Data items
'''

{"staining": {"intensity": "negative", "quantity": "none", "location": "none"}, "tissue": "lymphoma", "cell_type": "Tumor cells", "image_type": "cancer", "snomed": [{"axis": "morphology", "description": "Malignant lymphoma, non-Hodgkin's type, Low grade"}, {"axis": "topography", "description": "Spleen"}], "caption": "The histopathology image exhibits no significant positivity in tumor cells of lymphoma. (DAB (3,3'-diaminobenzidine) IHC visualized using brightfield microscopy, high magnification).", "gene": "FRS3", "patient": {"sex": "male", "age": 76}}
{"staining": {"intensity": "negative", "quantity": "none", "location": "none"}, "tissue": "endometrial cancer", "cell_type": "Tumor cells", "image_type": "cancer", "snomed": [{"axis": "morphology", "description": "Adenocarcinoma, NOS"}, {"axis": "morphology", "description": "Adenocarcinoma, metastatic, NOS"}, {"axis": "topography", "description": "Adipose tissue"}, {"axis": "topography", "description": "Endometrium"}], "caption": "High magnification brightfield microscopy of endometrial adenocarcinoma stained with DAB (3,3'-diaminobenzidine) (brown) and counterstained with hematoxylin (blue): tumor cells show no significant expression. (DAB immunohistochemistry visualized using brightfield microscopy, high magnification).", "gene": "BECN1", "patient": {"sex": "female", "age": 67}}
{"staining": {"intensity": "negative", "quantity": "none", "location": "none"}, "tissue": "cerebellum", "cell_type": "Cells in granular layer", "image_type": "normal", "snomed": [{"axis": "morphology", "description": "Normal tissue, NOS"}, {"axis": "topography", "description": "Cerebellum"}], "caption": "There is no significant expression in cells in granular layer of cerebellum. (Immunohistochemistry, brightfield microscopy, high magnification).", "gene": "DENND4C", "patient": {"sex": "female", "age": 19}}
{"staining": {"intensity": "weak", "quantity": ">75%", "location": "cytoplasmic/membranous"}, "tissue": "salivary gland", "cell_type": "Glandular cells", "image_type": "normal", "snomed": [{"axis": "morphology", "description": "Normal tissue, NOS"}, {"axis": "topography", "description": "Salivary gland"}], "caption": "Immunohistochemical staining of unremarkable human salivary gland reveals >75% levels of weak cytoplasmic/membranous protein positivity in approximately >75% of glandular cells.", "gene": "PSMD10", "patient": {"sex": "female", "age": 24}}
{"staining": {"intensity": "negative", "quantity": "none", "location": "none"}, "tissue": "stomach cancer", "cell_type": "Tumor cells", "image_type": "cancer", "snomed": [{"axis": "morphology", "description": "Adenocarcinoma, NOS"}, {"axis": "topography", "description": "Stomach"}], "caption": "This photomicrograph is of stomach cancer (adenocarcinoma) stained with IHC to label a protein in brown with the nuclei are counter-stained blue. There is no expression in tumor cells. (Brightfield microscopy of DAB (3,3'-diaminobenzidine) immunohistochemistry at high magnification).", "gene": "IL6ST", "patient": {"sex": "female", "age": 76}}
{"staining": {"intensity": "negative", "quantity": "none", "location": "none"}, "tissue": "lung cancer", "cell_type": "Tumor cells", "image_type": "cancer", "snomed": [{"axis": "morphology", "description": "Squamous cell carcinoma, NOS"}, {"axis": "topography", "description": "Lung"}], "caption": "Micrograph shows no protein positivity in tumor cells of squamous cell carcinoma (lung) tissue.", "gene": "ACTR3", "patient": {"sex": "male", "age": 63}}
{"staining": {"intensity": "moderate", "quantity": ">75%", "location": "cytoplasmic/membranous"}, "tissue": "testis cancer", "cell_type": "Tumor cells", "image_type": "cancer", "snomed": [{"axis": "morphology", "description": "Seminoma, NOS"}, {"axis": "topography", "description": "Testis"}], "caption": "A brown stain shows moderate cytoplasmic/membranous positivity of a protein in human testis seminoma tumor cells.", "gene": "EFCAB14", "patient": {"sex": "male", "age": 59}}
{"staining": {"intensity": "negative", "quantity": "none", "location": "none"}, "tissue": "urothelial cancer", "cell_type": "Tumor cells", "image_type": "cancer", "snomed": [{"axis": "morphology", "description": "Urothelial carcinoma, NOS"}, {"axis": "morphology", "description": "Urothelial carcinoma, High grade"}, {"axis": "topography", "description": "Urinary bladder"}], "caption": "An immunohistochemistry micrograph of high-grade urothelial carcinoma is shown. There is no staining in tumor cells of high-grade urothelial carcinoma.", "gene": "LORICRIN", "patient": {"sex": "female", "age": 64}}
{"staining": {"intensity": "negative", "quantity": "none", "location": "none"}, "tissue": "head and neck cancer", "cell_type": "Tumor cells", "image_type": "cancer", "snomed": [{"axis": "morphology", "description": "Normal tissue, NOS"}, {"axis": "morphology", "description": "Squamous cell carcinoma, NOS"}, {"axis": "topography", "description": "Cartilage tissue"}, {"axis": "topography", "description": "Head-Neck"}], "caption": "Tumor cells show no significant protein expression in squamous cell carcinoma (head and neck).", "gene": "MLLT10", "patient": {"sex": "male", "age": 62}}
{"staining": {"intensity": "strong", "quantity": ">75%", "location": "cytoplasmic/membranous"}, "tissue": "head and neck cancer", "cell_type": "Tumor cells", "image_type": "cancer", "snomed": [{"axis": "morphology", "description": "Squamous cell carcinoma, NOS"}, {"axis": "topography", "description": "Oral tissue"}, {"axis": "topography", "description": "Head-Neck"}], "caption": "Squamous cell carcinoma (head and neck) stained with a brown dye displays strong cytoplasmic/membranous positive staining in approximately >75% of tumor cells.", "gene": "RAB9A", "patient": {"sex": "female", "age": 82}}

'''

What the task asks: Transcribe only, please, the lines from the first line of the records through the line with "magnification brightfield microscopy". Both of those lines are included.

Response:
{"staining": {"intensity": "negative", "quantity": "none", "location": "none"}, "tissue": "lymphoma", "cell_type": "Tumor cells", "image_type": "cancer", "snomed": [{"axis": "morphology", "description": "Malignant lymphoma, non-Hodgkin's type, Low grade"}, {"axis": "topography", "description": "Spleen"}], "caption": "The histopathology image exhibits no significant positivity in tumor cells of lymphoma. (DAB (3,3'-diaminobenzidine) IHC visualized using brightfield microscopy, high magnification).", "gene": "FRS3", "patient": {"sex": "male", "age": 76}}
{"staining": {"intensity": "negative", "quantity": "none", "location": "none"}, "tissue": "endometrial cancer", "cell_type": "Tumor cells", "image_type": "cancer", "snomed": [{"axis": "morphology", "description": "Adenocarcinoma, NOS"}, {"axis": "morphology", "description": "Adenocarcinoma, metastatic, NOS"}, {"axis": "topography", "description": "Adipose tissue"}, {"axis": "topography", "description": "Endometrium"}], "caption": "High magnification brightfield microscopy of endometrial adenocarcinoma stained with DAB (3,3'-diaminobenzidine) (brown) and counterstained with hematoxylin (blue): tumor cells show no significant expression. (DAB immunohistochemistry visualized using brightfield microscopy, high magnification).", "gene": "BECN1", "patient": {"sex": "female", "age": 67}}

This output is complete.